**SELECTION:**
* * * * * * * * *

Tuesday, June 28, 2016

Sharpening the Axe!

One of the biggest dilemmas that every team starting up from scratch faces, do you invest time on things which are not getting you any learning about the problem that you are trying to solve and what the customer thinks. Over the past few months, time and again I have come face to face with this dilemma. Today, I was pondering over the choices I made and whether there was any consistency in choices. In retrospect, there have been a few mistakes, but there have been some good decisions as well.

Mistake #1: UI/CSS Framework

When I started work, my choice of CSS framework was Bootstrap. It was something I was familiar with, had good documentation and was used widely. If I would get stuck somewhere, the probability of finding an answer on stackoverflow or elsewhere was higher since so many people use bootstrap.
Instead of customizing it from scratch, I could use a freely available and customizable template. This is exactly what I did in the beginning and used the same bootstrap template in the desktop app as well as the landing page of the website.

This was a choice I should've stuck to. However, I came across a situation where I was looking for a particular UI component in react and did not find a good one which was using bootstrap (Looking back, I feel the perception of what was good was flawed.) Material UI seemed to be the rage, but in my quest to be different,  I ended up trying WinJS.react and Winstrap. This is an example of one of those classic mistakes which one makes when working alone. This was so obviously a bad choice, yet somehow I made it. Its not that I had to redo a lot of stuff. I wasn't very far in my project and the time I lost due to this was probably less than a week. But that IS A LOT OF TIME! In the end, when I came across Materialize.css I chose that and have been happy with my choice. Material design guidelines on color etc mean that my app does not look completely amateur from the design perspective.  But I do feel that sticking with bootstrap, I would have been able to get the app in the hands of the first five users quicker.

Mistake #2: Not resolving Webpack issues

Webpack is quite awesome! But to get a feel of all its awesomeness there is a learning curve. The reason I wanted to use webpack was because in my code I was using all these bleeding edge Ecmascript features which are still TC39 proposals, e.g. async/await, import etc. Thanks to Babel, this is possible. However, there way people have suggested to use Babel in Electron is to let the transpiling happen at runtime using babel-register. I continued with this approach because it resolved the errors I was getting. However, this meant that even for the most simple css change in one of my react components, I had to rerun the whole electron app.  The time taken for the app to start itself was getting larger, due to all the runtime transpiling happening every time.  What I wanted was Hot-Module-Replacement to save on the time which I was losing every time that I ran the app. Also, transpiling during runtime would make the MVP too slow on startup and was not giving the feel of a native app.

I tried integrating webpack and failed due to an error which I could not resolve nor could I find a solution on the internet. Worried that this was delaying getting the app into the hands of the first users, I let that branch of code remain and continued work on other features. I got back to that branch and fixed the issues after a full 30 days. Today, I got hot-module-reload to work as well and I can see just how much time would have been saved if I had fixed the issues earlier.

Good decision #1: Integrating flow-type and refactoring code

I did end up spending a month or so refactoring the code to use flow-type and Immutable.js. However, as the code has gotten more complicated, the investment in implementing these technologies has paid of by time saved catching bugs/errors which would have otherwise taken a lot more time to find and fix. At this stage, I have not implemented any automated testing, as that seems overkill for the MVP. But I will get to those very soon.

* * * * * * * * *

(Source records)
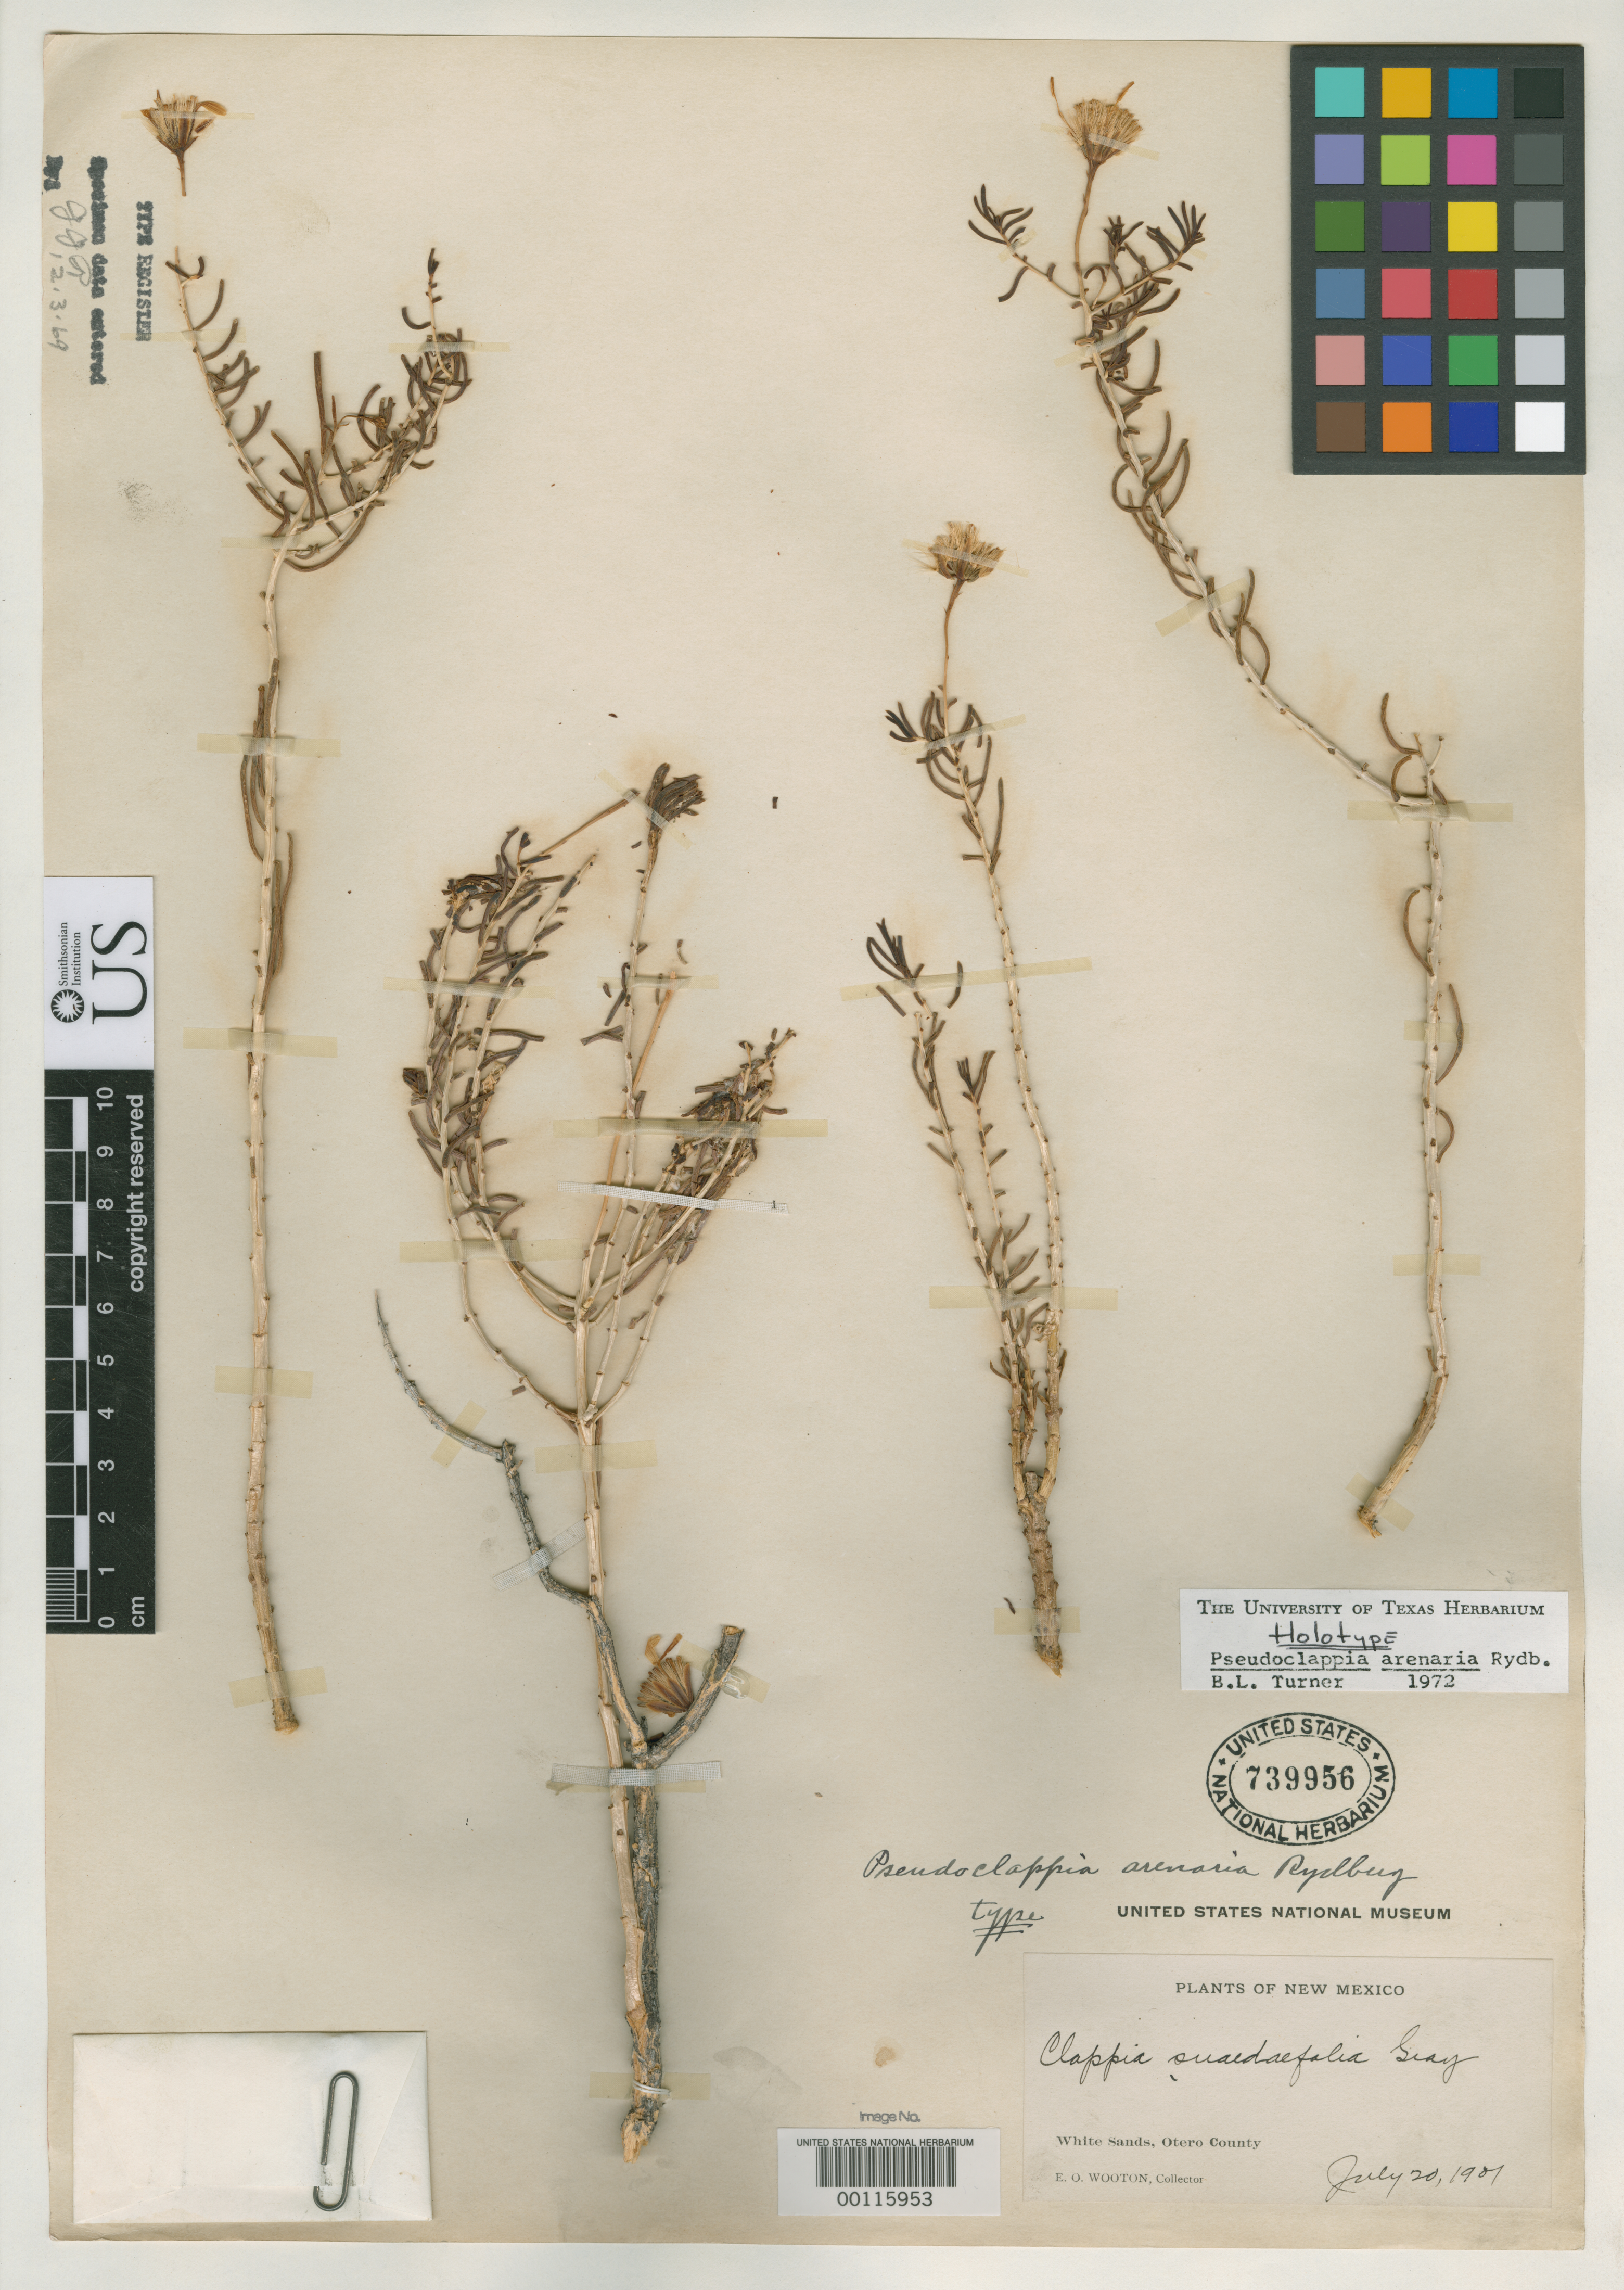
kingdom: Plantae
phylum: Tracheophyta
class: Magnoliopsida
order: Asterales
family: Asteraceae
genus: Pseudoclappia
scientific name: Pseudoclappia arenaria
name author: Rydb.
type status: Holotype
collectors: E. O. Wooton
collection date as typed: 20 Jul 1901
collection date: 1901-07-20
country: United States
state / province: New Mexico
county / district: Otero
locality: White Sands.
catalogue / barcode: US 739956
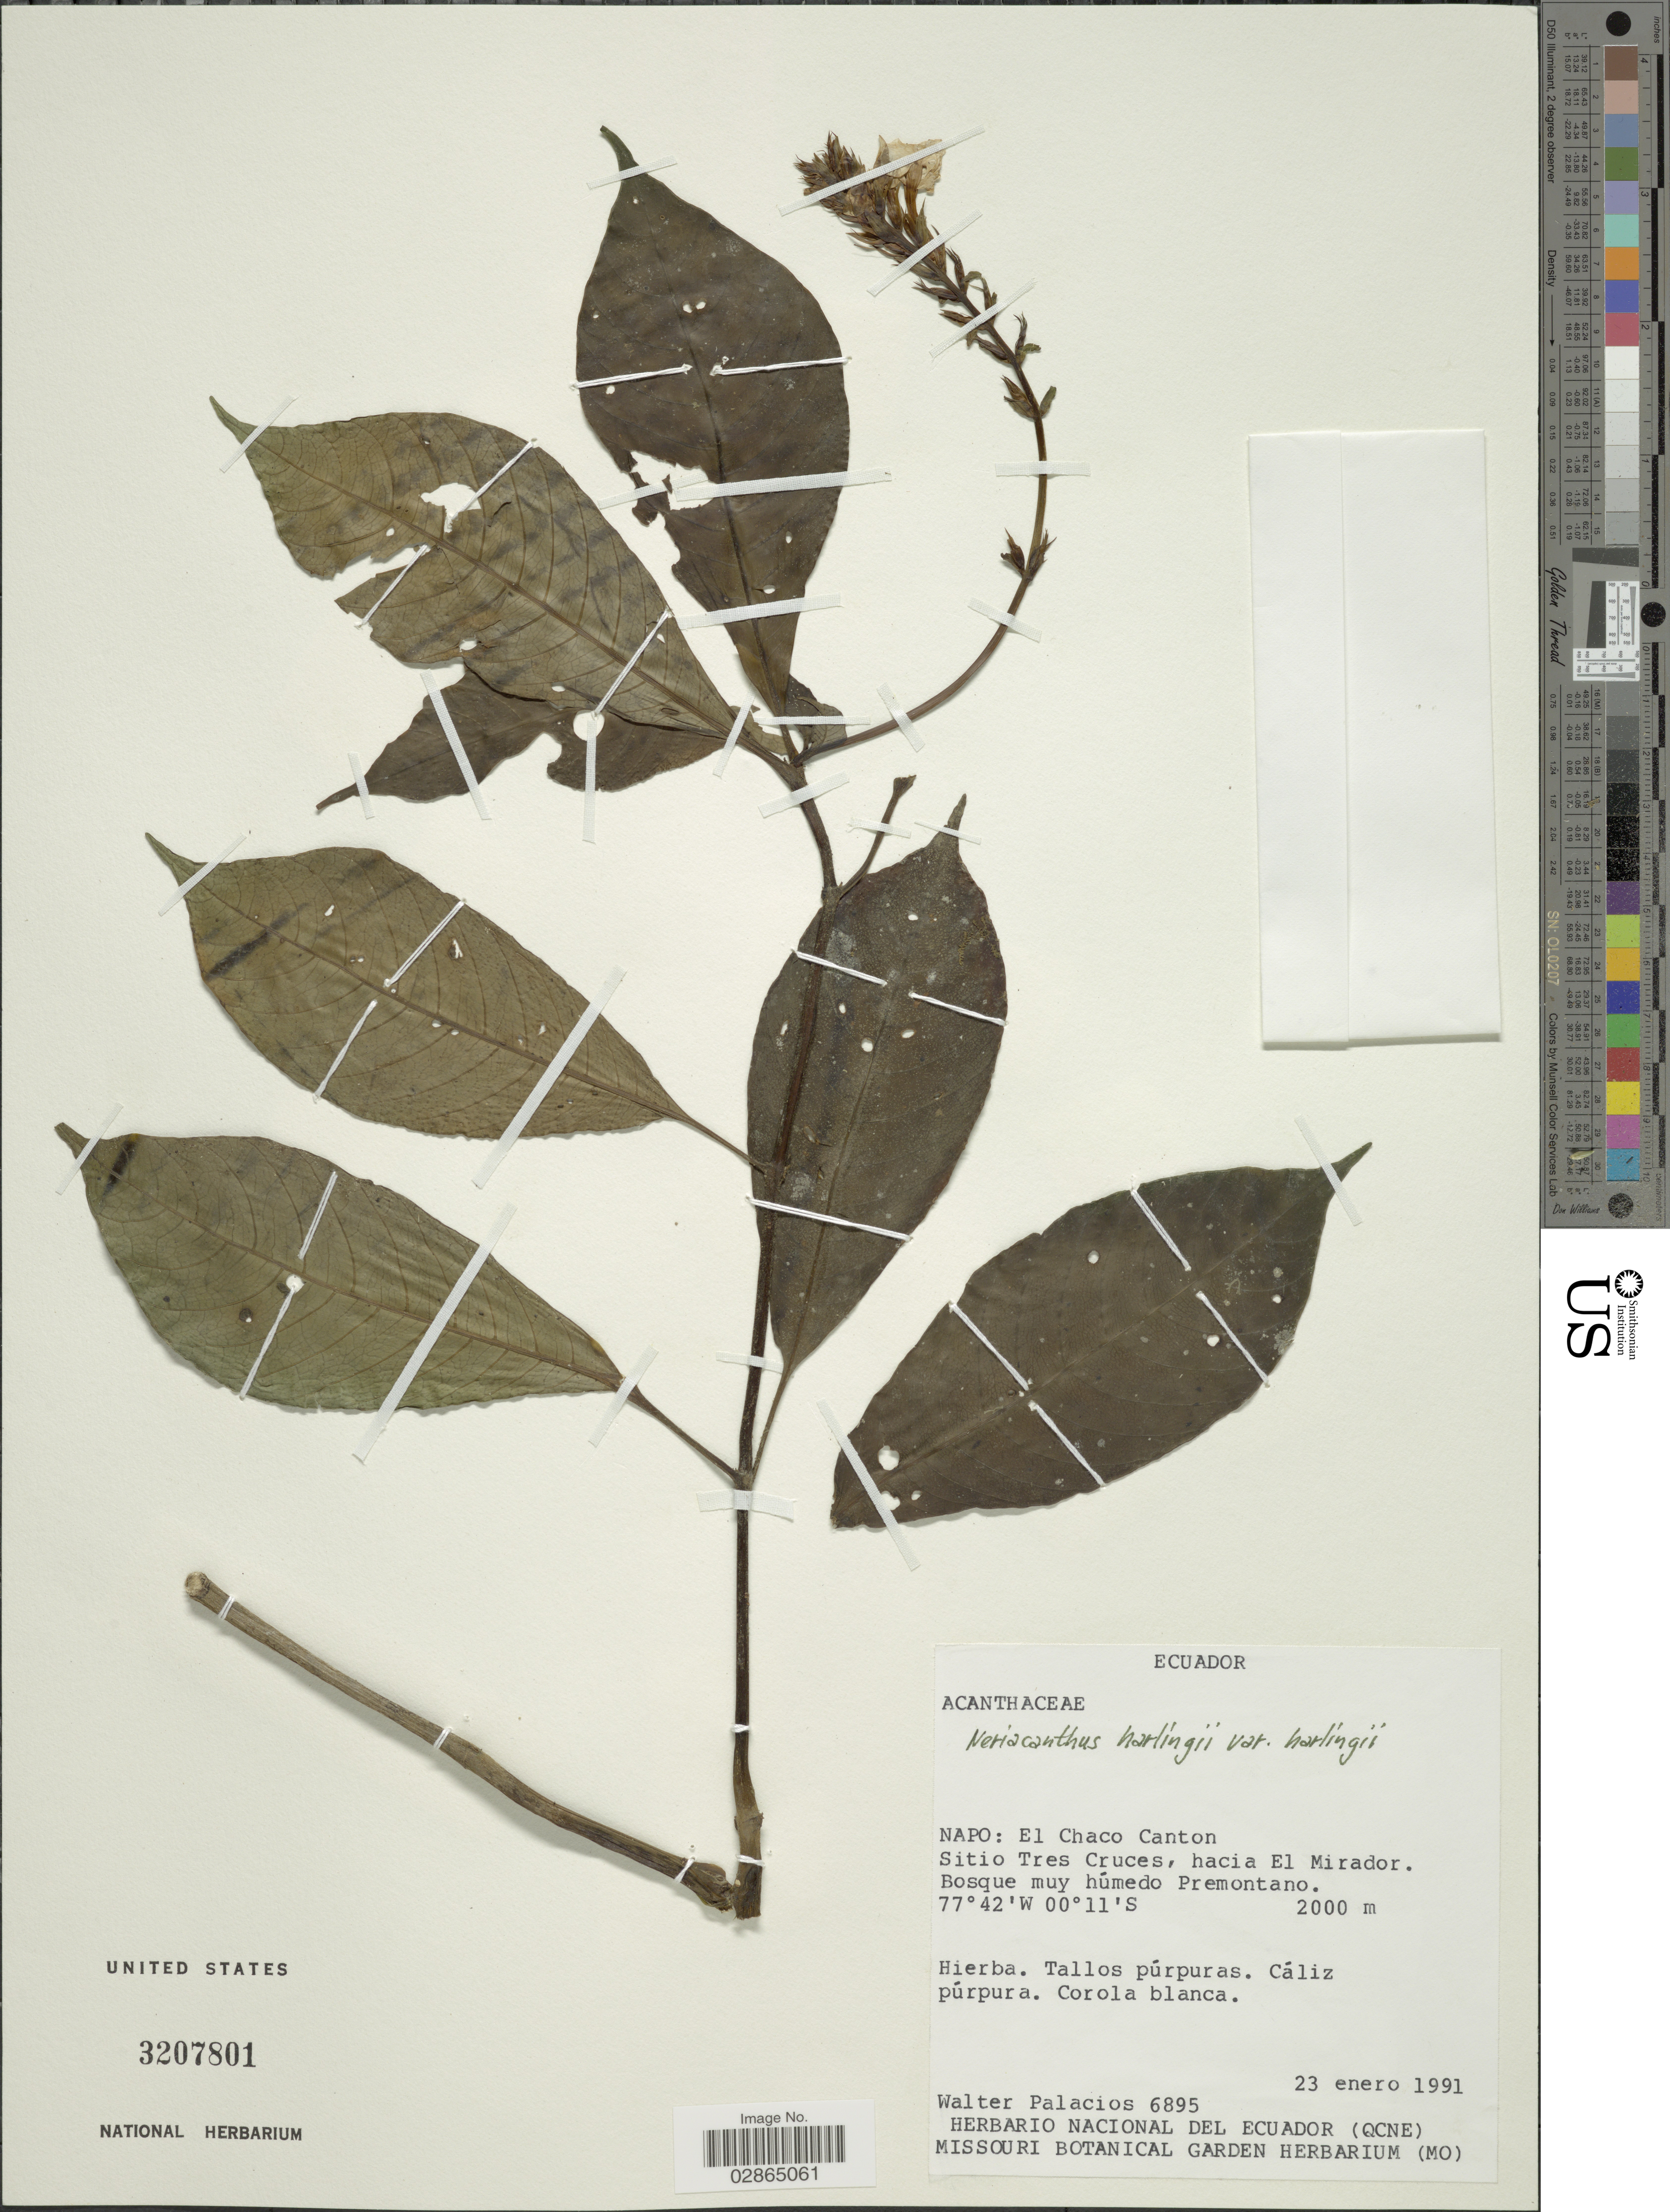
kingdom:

* * * * * * * * *

In the "Sharpening the Axe!" post, list every UI or CSS framework named under the heading "Mistake #1: UI/CSS Framework".

**ANSWER FOR THIS EXERCISE:**
- Bootstrap
- Material UI
- WinJS.react
- Winstrap
- Materialize.css